Memory Match
Classic memory match games and dominoes for kids ages 3 to 8, with shaped pieces, mini cube boxes, and dominoes that work two ways. Illustrated by independent artists, sized for small hands, and built to sharpen visual memory, focus, and concentration.
Matching Games That Build Memory and Survive Travel
Memory match is one of those games that does more than it looks like it does.
Kids think they're flipping cards. They're actually building visual memory, focus, and the kind of concentration that pays off later in school.
Our memory-match collection covers two formats: shaped memory match in a larger box, and mini memory match in a small cube box. The page also includes a few dominoes sets that work the same matching brain, so we've organized the content around what your child is doing rather than what's printed on the lid.
Shaped Memory Match vs Mini Memory Match
The two memory-match formats are sized for different situations.
Full-size shaped memory match comes with 24 die-cut pieces in a larger spot-gloss box. A few of the sets pair the game with a printed field guide for kids who want to look up real species (butterflies, for example) after they finish playing, which makes them a useful crossover for nature-curious kids.
Mini memory match cube boxes hold 12 pairs (24 round pieces, about 2.25 inches across) in a small 2.75-inch cube. They're built for stocking stuffers, party favors, and bag-throwing for travel. Most of the mini sets have won an Oppenheim Gold Award, and a portion of the line uses the matching gameplay to introduce content like women from history or animal species rather than abstract patterns.
The Right Age for Memory Match
The recommended range across the page is ages 3 to 8, with 2 or more players. That's a useful spread for a family with siblings of different ages.
A 3-year-old can usually play the easy version, where pairs are face-up and the game is straight matching. A 5 or 6-year-old can play the standard memory version with cards face-down.
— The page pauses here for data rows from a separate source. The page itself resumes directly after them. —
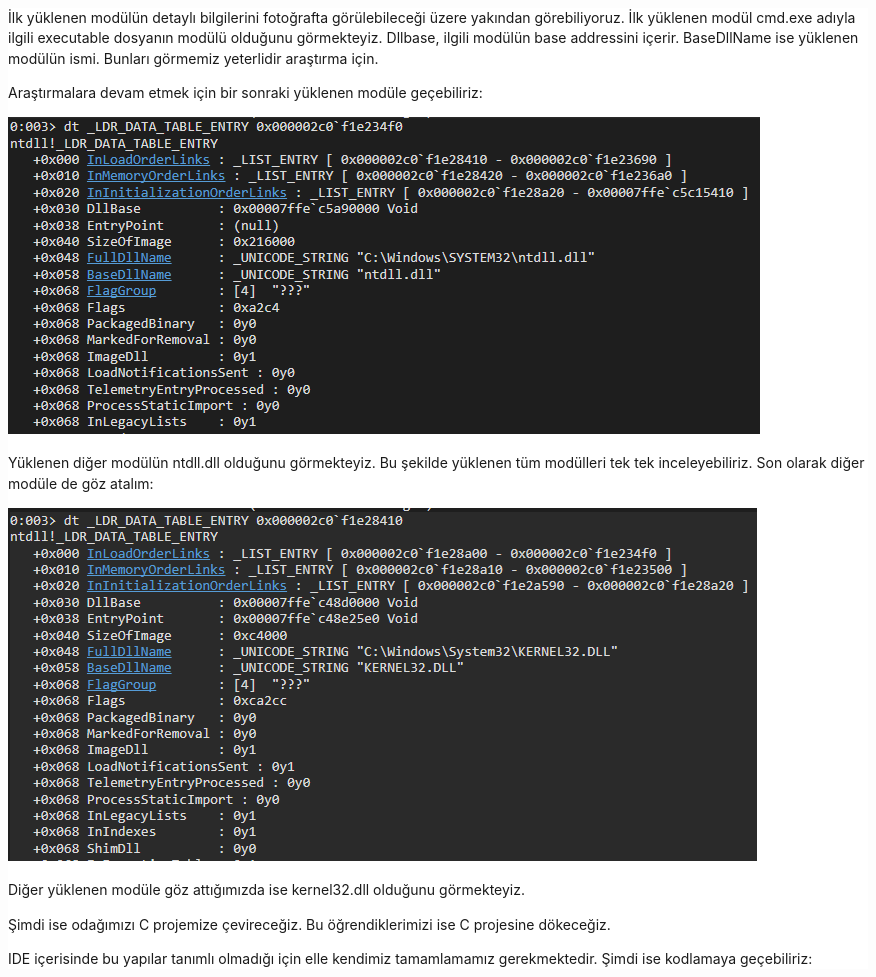 İlk yüklenen modülün detaylı bilgilerini fotoğrafta görülebileceği üzere yakından görebiliyoruz. İlk yüklenen modül cmd.exe adıyla ilgili executable dosyanın modülü olduğunu görmekteyiz. Dllbase, ilgili modülün base addressini içerir. BaseDllName ise yüklenen modülün ismi. Bunları görmemiz yeterlidir araştırma için.

Araştırmalara devam etmek için bir sonraki yüklenen modüle geçebiliriz:

![](../../../images/posts/api-hashing/img6.png)

Yüklenen diğer modülün ntdll.dll olduğunu görmekteyiz. Bu şekilde yüklenen tüm modülleri tek tek inceleyebiliriz. Son olarak diğer modüle de göz atalım:

![](../../../images/posts/api-hashing/img7.png)

Diğer yüklenen modüle göz attığımızda ise kernel32.dll olduğunu görmekteyiz.

Şimdi ise odağımızı C projemize çevireceğiz. Bu öğrendiklerimizi ise C projesine dökeceğiz.

IDE içerisinde bu yapılar tanımlı olmadığı için elle kendimiz tamamlamamız gerekmektedir. Şimdi ise kodlamaya geçebiliriz:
The dominoes sets work the same way - young kids match the picture sides, older kids play the numbered pips.
If you're shopping for a child outside this range, Games for Kids covers the wider catalog with age guidance on each product.
Memory Games for Travel and Party Favors
The mini memory match cubes are some of the most travel-friendly things we make. The cube is smaller than a deck of cards, the pieces are sturdy, and a game runs in 5 to 15 minutes depending on how serious the kids are.
Restaurants, road trips, hotel rooms, doctor's offices. They handle all of those.
For broader travel and on-the-go options, Travel Games for Kids and Travel-friendly Toys & Puzzles for Kids collect everything sized and built for the road.
What Memory Match Builds in Kids
A few practical things memory match develops, in plain terms:
- Visual memory - the muscle that helps kids remember where they saw something. Useful for reading, math facts, and basically every classroom skill.
- Sustained attention - the game stops working if you stop paying attention, so the game itself enforces focus. Younger kids start with shorter rounds and build up.
- Turn-taking - 2+ player games train waiting, which 3-year-olds need plenty of practice with.
- Pattern recognition - the dominoes versions add a layer where kids match either picture or pip count, which extends play beyond pure recall.
It's also one of the rare games where a 5-year-old can genuinely beat an adult, because adults are using language-based memory while kids are using pure visual recall. They figure this out fast and it builds confidence.
Materials and Safety
All pieces and packaging are greyboard with 90% recycled paper content (70% for outer packaging) and printed with nontoxic, soy-based inks. Every product on the page meets CPSIA, ASTM, and CE safety standards.
The shaped pieces and oversized dominoes are thicker than a typical playing card, so they hold up to repeated games and small hands without bending.